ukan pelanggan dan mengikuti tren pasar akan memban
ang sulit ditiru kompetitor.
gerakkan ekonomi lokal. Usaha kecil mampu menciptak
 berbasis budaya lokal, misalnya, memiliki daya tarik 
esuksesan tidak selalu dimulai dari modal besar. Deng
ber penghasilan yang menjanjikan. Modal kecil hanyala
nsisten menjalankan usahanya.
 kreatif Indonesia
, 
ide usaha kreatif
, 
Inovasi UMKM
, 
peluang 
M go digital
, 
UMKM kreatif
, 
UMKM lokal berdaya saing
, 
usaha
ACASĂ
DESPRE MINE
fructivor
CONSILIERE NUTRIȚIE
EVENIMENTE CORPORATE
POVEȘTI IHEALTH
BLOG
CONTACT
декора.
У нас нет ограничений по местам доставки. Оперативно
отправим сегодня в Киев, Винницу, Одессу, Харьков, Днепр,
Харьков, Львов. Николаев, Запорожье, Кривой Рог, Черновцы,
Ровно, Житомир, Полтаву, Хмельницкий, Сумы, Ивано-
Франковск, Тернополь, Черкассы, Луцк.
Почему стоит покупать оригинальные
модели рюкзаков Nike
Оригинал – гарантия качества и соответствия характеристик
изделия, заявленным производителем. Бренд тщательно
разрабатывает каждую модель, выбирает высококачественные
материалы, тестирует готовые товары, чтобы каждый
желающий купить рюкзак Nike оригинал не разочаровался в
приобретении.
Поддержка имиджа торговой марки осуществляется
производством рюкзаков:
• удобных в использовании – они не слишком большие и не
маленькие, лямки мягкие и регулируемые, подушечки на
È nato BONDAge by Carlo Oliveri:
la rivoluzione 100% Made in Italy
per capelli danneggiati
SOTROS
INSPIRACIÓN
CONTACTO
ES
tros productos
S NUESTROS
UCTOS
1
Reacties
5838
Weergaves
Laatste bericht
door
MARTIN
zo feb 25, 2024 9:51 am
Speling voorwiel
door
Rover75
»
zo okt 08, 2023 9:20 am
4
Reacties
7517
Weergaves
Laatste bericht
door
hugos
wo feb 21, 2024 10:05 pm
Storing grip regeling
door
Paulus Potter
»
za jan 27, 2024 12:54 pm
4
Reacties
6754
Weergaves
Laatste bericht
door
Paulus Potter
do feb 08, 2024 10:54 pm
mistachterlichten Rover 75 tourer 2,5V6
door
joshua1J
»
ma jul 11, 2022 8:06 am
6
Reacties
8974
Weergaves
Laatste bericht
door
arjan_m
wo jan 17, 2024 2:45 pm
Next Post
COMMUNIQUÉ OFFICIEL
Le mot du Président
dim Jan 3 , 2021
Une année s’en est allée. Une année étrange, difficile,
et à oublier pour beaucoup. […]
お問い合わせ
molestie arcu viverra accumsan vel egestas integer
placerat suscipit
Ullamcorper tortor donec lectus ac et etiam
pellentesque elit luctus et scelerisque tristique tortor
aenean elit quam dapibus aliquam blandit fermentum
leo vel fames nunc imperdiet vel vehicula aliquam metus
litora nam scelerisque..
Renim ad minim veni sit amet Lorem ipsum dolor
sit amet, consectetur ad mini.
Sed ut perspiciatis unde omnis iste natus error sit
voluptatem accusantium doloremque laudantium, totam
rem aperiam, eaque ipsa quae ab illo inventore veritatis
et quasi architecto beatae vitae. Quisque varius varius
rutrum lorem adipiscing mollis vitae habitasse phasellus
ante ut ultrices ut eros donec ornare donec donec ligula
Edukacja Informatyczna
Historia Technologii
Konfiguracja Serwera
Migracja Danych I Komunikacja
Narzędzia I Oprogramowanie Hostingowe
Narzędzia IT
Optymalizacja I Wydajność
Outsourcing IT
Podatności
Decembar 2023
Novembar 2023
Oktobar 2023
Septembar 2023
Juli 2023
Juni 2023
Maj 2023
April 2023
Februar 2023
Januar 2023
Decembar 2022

___

Recast the text lines in all the records above as a single numbered list, leaving out any blank lines.

> _Exercise response_:
1. ukan pelanggan dan mengikuti tren pasar akan memban
2. ang sulit ditiru kompetitor.
3. gerakkan ekonomi lokal. Usaha kecil mampu menciptak
4.  berbasis budaya lokal, misalnya, memiliki daya tarik 
5. esuksesan tidak selalu dimulai dari modal besar. Deng
6. ber penghasilan yang menjanjikan. Modal kecil hanyala
7. nsisten menjalankan usahanya.
8.  kreatif Indonesia
9. , 
10. ide usaha kreatif
11. , 
12. Inovasi UMKM
13. , 
14. peluang 
15. M go digital
16. , 
17. UMKM kreatif
18. , 
19. UMKM lokal berdaya saing
20. , 
21. usaha
22. ACASĂ
23. DESPRE MINE
24. fructivor
25. CONSILIERE NUTRIȚIE
26. EVENIMENTE CORPORATE
27. POVEȘTI IHEALTH
28. BLOG
29. CONTACT
30. декора.
31. У нас нет ограничений по местам доставки. Оперативно
32. отправим сегодня в Киев, Винницу, Одессу, Харьков, Днепр,
33. Харьков, Львов. Николаев, Запорожье, Кривой Рог, Черновцы,
34. Ровно, Житомир, Полтаву, Хмельницкий, Сумы, Ивано-
35. Франковск, Тернополь, Черкассы, Луцк.
36. Почему стоит покупать оригинальные
37. модели рюкзаков Nike
38. Оригинал – гарантия качества и соответствия характеристик
39. изделия, заявленным производителем. Бренд тщательно
40. разрабатывает каждую модель, выбирает высококачественные
41. материалы, тестирует готовые товары, чтобы каждый
42. желающий купить рюкзак Nike оригинал не разочаровался в
43. приобретении.
44. Поддержка имиджа торговой марки осуществляется
45. производством рюкзаков:
46. • удобных в использовании – они не слишком большие и не
47. маленькие, лямки мягкие и регулируемые, подушечки на
48. È nato BONDAge by Carlo Oliveri:
49. la rivoluzione 100% Made in Italy
50. per capelli danneggiati
51. SOTROS
52. INSPIRACIÓN
53. CONTACTO
54. ES
55. tros productos
56. S NUESTROS
57. UCTOS
58. 1
59. Reacties
60. 5838
61. Weergaves
62. Laatste bericht
63. door
64. MARTIN
65. zo feb 25, 2024 9:51 am
66. Speling voorwiel
67. door
68. Rover75
69. »
70. zo okt 08, 2023 9:20 am
71. 4
72. Reacties
73. 7517
74. Weergaves
75. Laatste bericht
76. door
77. hugos
78. wo feb 21, 2024 10:05 pm
79. Storing grip regeling
80. door
81. Paulus Potter
82. »
83. za jan 27, 2024 12:54 pm
84. 4
85. Reacties
86. 6754
87. Weergaves
88. Laatste bericht
89. door
90. Paulus Potter
91. do feb 08, 2024 10:54 pm
92. mistachterlichten Rover 75 tourer 2,5V6
93. door
94. joshua1J
95. »
96. ma jul 11, 2022 8:06 am
97. 6
98. Reacties
99. 8974
100. Weergaves
101. Laatste bericht
102. door
103. arjan_m
104. wo jan 17, 2024 2:45 pm
105. Next Post
106. COMMUNIQUÉ OFFICIEL
107. Le mot du Président
108. dim Jan 3 , 2021
109. Une année s’en est allée. Une année étrange, difficile,
110. et à oublier pour beaucoup. […]
111. お問い合わせ
112. molestie arcu viverra accumsan vel egestas integer
113. placerat suscipit
114. Ullamcorper tortor donec lectus ac et etiam
115. pellentesque elit luctus et scelerisque tristique tortor
116. aenean elit quam dapibus aliquam blandit fermentum
117. leo vel fames nunc imperdiet vel vehicula aliquam metus
118. litora nam scelerisque..
119. Renim ad minim veni sit amet Lorem ipsum dolor
120. sit amet, consectetur ad mini.
121. Sed ut perspiciatis unde omnis iste natus error sit
122. voluptatem accusantium doloremque laudantium, totam
123. rem aperiam, eaque ipsa quae ab illo inventore veritatis
124. et quasi architecto beatae vitae. Quisque varius varius
125. rutrum lorem adipiscing mollis vitae habitasse phasellus
126. ante ut ultrices ut eros donec ornare donec donec ligula
127. Edukacja Informatyczna
128. Historia Technologii
129. Konfiguracja Serwera
130. Migracja Danych I Komunikacja
131. Narzędzia I Oprogramowanie Hostingowe
132. Narzędzia IT
133. Optymalizacja I Wydajność
134. Outsourcing IT
135. Podatności
136. Decembar 2023
137. Novembar 2023
138. Oktobar 2023
139. Septembar 2023
140. Juli 2023
141. Juni 2023
142. Maj 2023
143. April 2023
144. Februar 2023
145. Januar 2023
146. Decembar 2022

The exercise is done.